また、併用禁忌とされているステロイドと免疫抑制剤との併用は絶対に避けてください。

成人の帯状疱疹ワクチンは何歳から接種したら良いの?

帯状疱疹ワクチンの接種は基本的には任意なので、年齢は特に決められていません。
ただ、帯状疱疹の発症する年代が50代~60代に多いことと、加齢によって免疫力が低下するにしたがって重症化したり、合併症である「帯状疱疹後神経痛」を発症するリスクが高くなることから、特に50歳以上の方に推奨されています。

しかし、最近では帯状疱疹が若年層にも多く見られます。
幼児期に水ぼうそうに罹っていても、そのときに作られた抗体は20年後には弱くなるので、予防のためにワクチン接種を考えても良いでしょう。

帯状疱疹ワクチンを接種できないのはどんなとき?

日本で使用される帯状疱疹ワクチンは、水痘ウイルスを弱毒化して得られる生ワクチンです。
そのため、明らかに免疫機能に異常のある場合や、免疫力を抑制をする治療を受けている場合は接種することができません。
また、組成に「カナマイシン」「エリスロマイシン」という抗生物質が含まれるため、過去にこれらへのアレルギー反応を起こした方や、妊娠している方やその疑いのある方は接種することはできません。
(※ワクチン接種後2ヶ月間は避妊する必要があります)

加えて、別の予防接種を受ける場合は片方のワクチンを接種してから27日以上間隔を空ける必要があります。ただし、インフルエンザワクチンと肺炎球菌ワクチンとは接種時期が近くても受けることができます。

帯状疱疹のワクチンの費用はどれくらいなの?

帯状疱疹のワクチンは、2016年に50歳以上の中高年者を対象に接種が推奨されています。
ただ、定期接種には定められていないため、費用は自費になります。予防接種にかかる費用は医療機関によっても異なりますが一回の接種で5000~7000円ほどが相場です。
また、ワクチンの効果は1回接種で10~15年ほどと考えられています。

帯状疱疹ワクチンでヘルペスは予防できる?

ヘルペスは小さな水ぶくれが集まった状態のことで、ヘルペスウイルスが皮膚や粘膜に感染して水ぶくれができる病気のことを指します。
水ぶくれを引き起こすヘルペスウイルスは数種類ありますが、代表的なウイルスは、水ぼうそうや帯状疱疹の原因となる〈水痘・帯状疱疹ウイルス〉と、口唇ヘルペスや性器ヘルペスなどの原因となる〈単純ヘルペスウイルス〉です。

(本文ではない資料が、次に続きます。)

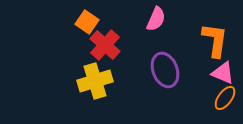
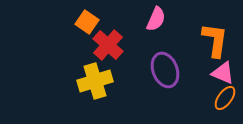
red cross: moved 3 px right
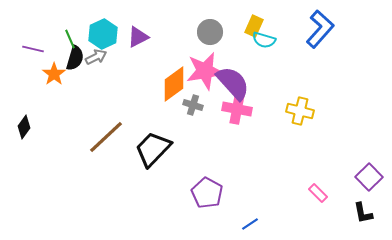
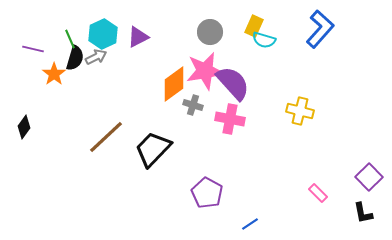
pink cross: moved 7 px left, 10 px down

水痘・帯状疱疹ウイルスも単純ヘルペススウイルスもヘルペスウイルスの一種ですが、帯状疱疹ワクチンでは単純ヘルペスや性器ヘルペスを予防することはできません。
単純ヘルペスや性器ヘルペスの予防には現在のところ有効なワクチンがないので、感染者との接触を避けることや日頃から免疫力を高めることで対応しましょう。

おわりに:帯状疱疹ワクチンで発症を予防&症状の重症化を防ごう!

帯状疱疹ワクチンを接種することで帯状疱疹の発症リスクを下げ、万が一発症しても重症化を避けることができます。ワクチン接種は任意ですが、特に発症率の高い50代~60代の方は予防接種を受けるかどうか一度検討してみてください。

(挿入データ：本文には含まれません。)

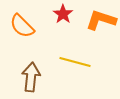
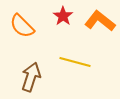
red star: moved 2 px down
orange L-shape: moved 1 px left, 1 px down; rotated 20 degrees clockwise
brown arrow: rotated 12 degrees clockwise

※抗菌薬のうち、細菌や真菌などの生物から作られるものを「抗生物質」といいます。 抗菌薬には純粋に化学的に作られるものも含まれていますが、一般的には抗菌薬と抗生物質はほぼ同義として使用されることが多いため、この記事では抗生物質と表記を統一しています。

この記事に含まれるキーワード

水痘帯状疱疹ウイルス(2) 帯状疱疹後神経痛(PHN)(2) 乾燥弱毒生水痘ワクチン(1) 50歳以上(1) 帯状疱疹予防(1)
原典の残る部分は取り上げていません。